* [TRY IT]: Please print the entries below exactly, from the line with "left ankle: (1191, 1246)" through the line with "left shoulder: (966, 429)", including both of those lines and leaving out all others.
┏━━
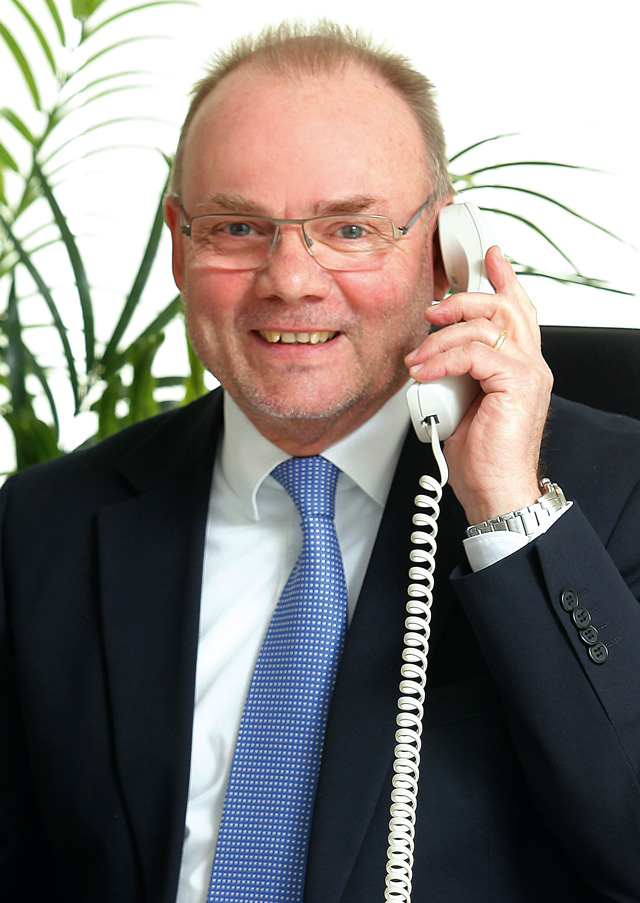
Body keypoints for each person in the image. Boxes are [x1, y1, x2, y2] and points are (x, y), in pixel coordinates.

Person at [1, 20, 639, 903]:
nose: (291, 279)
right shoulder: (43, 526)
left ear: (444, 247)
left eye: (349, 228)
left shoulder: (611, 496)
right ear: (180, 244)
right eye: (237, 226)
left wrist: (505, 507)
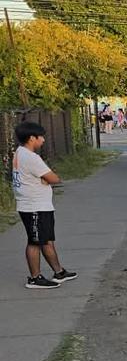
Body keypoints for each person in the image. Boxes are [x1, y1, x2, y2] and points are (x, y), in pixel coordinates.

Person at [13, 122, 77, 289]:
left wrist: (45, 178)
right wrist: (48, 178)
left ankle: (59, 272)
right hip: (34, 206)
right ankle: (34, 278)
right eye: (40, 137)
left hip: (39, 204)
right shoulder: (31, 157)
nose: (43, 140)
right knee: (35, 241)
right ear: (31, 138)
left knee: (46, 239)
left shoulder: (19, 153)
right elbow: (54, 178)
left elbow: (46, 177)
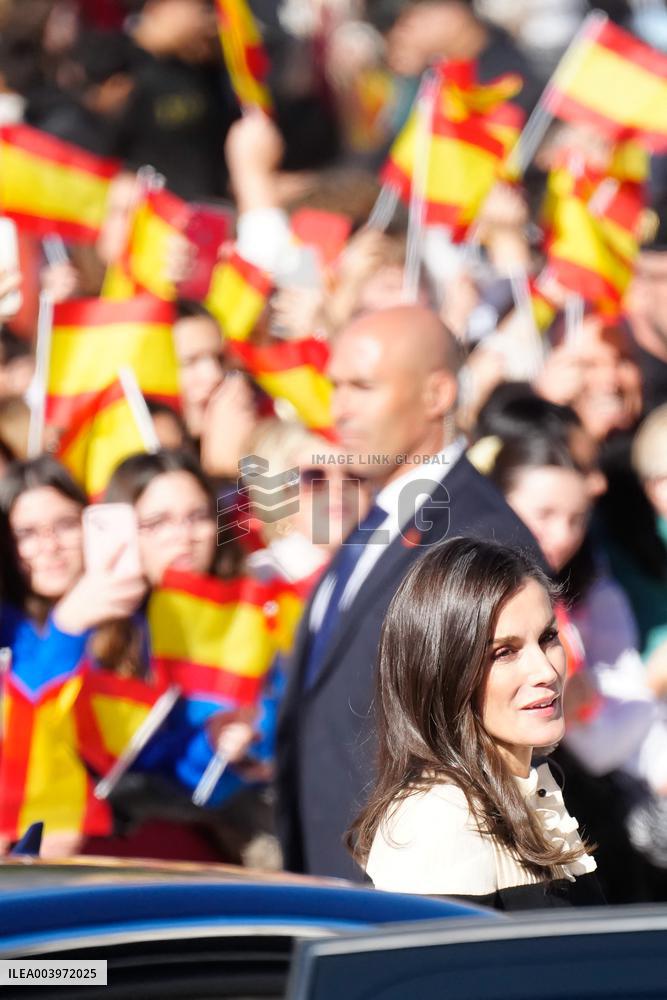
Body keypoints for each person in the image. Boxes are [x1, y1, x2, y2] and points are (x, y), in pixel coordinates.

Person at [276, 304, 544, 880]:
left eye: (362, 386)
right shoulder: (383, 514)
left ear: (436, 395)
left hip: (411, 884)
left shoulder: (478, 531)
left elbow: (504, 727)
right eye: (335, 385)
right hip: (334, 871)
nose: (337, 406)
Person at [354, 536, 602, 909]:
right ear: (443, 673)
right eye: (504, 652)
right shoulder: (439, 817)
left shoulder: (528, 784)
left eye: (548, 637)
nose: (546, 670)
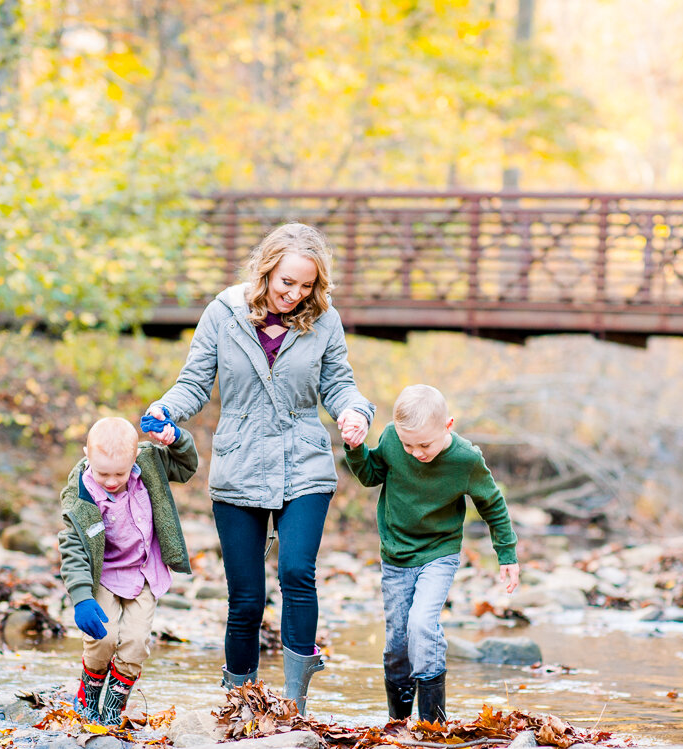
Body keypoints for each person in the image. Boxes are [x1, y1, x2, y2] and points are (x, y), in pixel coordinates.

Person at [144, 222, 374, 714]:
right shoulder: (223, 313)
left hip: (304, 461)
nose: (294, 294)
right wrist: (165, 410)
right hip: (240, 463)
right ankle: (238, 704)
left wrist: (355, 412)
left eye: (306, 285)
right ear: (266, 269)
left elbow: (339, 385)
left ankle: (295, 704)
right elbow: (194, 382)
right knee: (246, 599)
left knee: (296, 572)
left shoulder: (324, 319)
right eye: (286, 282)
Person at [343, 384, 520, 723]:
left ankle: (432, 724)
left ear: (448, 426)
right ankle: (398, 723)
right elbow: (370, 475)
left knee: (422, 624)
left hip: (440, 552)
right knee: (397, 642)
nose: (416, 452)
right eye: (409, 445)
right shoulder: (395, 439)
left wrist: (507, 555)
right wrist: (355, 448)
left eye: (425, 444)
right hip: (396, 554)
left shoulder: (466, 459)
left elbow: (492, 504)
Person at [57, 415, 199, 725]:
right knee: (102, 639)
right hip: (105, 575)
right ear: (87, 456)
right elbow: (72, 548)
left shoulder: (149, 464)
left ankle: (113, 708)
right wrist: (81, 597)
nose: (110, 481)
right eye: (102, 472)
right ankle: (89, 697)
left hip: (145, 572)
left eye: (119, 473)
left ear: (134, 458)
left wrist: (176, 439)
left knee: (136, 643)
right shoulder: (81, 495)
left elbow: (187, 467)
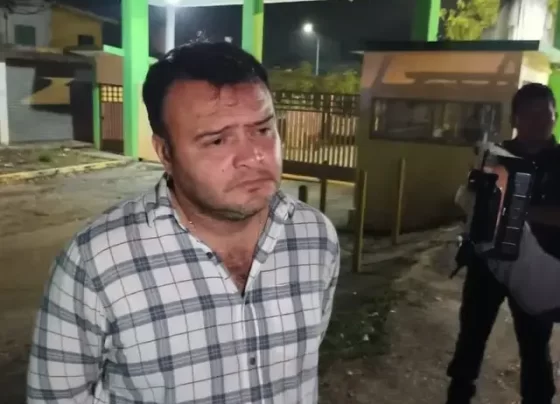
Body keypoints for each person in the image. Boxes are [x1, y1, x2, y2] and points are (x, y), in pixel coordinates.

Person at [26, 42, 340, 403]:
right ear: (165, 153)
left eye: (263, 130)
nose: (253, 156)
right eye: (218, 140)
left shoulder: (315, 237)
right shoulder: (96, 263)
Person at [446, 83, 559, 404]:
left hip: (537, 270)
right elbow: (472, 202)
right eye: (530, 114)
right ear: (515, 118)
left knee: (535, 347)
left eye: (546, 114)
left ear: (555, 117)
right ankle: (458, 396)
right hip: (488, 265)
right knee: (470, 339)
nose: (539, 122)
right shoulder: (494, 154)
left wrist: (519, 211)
┗━━
┏━━
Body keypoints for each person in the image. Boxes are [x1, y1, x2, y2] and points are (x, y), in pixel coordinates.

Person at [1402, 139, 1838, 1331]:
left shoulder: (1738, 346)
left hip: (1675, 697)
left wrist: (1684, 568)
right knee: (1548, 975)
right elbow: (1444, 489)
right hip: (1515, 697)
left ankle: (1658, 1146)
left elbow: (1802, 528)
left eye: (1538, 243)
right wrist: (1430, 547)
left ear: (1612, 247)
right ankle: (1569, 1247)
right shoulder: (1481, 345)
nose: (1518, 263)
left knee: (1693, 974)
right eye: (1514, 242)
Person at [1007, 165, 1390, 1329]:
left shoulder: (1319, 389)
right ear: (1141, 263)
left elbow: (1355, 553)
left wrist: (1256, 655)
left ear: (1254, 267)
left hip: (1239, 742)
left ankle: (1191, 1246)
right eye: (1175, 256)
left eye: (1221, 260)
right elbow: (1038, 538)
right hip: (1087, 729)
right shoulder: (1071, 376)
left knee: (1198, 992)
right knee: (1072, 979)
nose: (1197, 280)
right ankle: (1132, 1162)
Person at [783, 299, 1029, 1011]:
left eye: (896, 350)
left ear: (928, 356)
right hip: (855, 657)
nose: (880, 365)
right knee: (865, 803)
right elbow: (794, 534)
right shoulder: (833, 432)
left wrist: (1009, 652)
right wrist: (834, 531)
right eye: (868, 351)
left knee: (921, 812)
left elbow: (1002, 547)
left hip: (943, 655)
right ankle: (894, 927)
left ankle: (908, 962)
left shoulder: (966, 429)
┗━━
┏━━
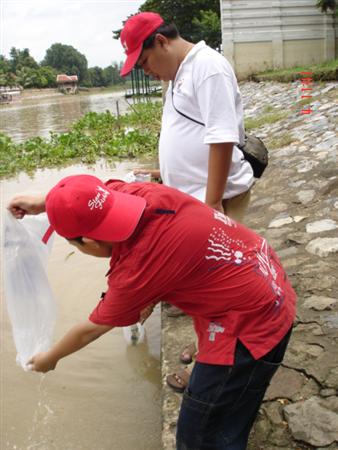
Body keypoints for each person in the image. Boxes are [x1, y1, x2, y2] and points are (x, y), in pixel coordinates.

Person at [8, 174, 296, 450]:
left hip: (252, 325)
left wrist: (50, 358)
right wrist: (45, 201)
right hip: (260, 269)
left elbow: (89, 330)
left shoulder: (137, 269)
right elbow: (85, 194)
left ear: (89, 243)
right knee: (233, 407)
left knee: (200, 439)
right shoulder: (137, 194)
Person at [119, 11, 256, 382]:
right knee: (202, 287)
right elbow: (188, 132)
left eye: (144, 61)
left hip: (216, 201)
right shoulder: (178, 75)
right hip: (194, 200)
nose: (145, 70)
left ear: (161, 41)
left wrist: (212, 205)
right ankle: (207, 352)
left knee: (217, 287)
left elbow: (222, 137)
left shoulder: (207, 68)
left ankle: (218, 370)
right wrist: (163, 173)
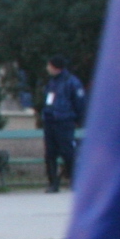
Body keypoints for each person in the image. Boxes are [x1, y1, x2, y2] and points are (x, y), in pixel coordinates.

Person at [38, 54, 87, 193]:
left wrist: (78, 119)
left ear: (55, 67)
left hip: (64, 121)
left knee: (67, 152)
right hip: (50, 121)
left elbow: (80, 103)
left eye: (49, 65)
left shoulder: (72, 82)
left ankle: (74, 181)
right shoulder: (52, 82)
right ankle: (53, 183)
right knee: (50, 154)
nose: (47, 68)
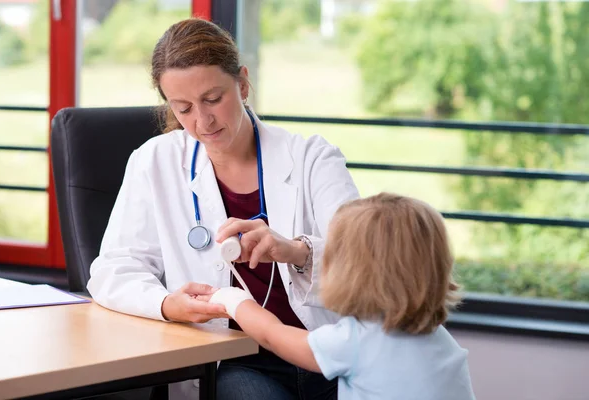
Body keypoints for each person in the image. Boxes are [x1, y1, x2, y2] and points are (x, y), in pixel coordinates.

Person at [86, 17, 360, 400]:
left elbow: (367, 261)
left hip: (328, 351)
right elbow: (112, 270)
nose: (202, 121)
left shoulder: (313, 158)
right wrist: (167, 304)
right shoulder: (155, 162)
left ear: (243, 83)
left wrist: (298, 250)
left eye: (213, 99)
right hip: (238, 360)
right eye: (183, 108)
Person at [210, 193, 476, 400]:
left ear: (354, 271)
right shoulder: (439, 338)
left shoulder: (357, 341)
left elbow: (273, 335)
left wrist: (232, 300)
┗━━
* [ANSWER TO THE PROBLEM]:
left ankle: (1191, 1246)
right eye: (1175, 256)
left eye: (1221, 260)
right elbow: (1038, 538)
right hip: (1087, 729)
right shoulder: (1071, 376)
left knee: (1198, 992)
right knee: (1072, 979)
nose: (1197, 280)
right ankle: (1132, 1162)
Person at [783, 299, 1029, 1011]:
left eye: (896, 350)
left ear: (928, 356)
right hip: (855, 657)
nose: (880, 365)
right knee: (865, 803)
right elbow: (794, 534)
right shoulder: (833, 432)
left wrist: (1009, 652)
right wrist: (834, 531)
right eye: (868, 351)
left knee: (921, 812)
left elbow: (1002, 547)
left hip: (943, 655)
right ankle: (894, 927)
left ankle: (908, 962)
left shoulder: (966, 429)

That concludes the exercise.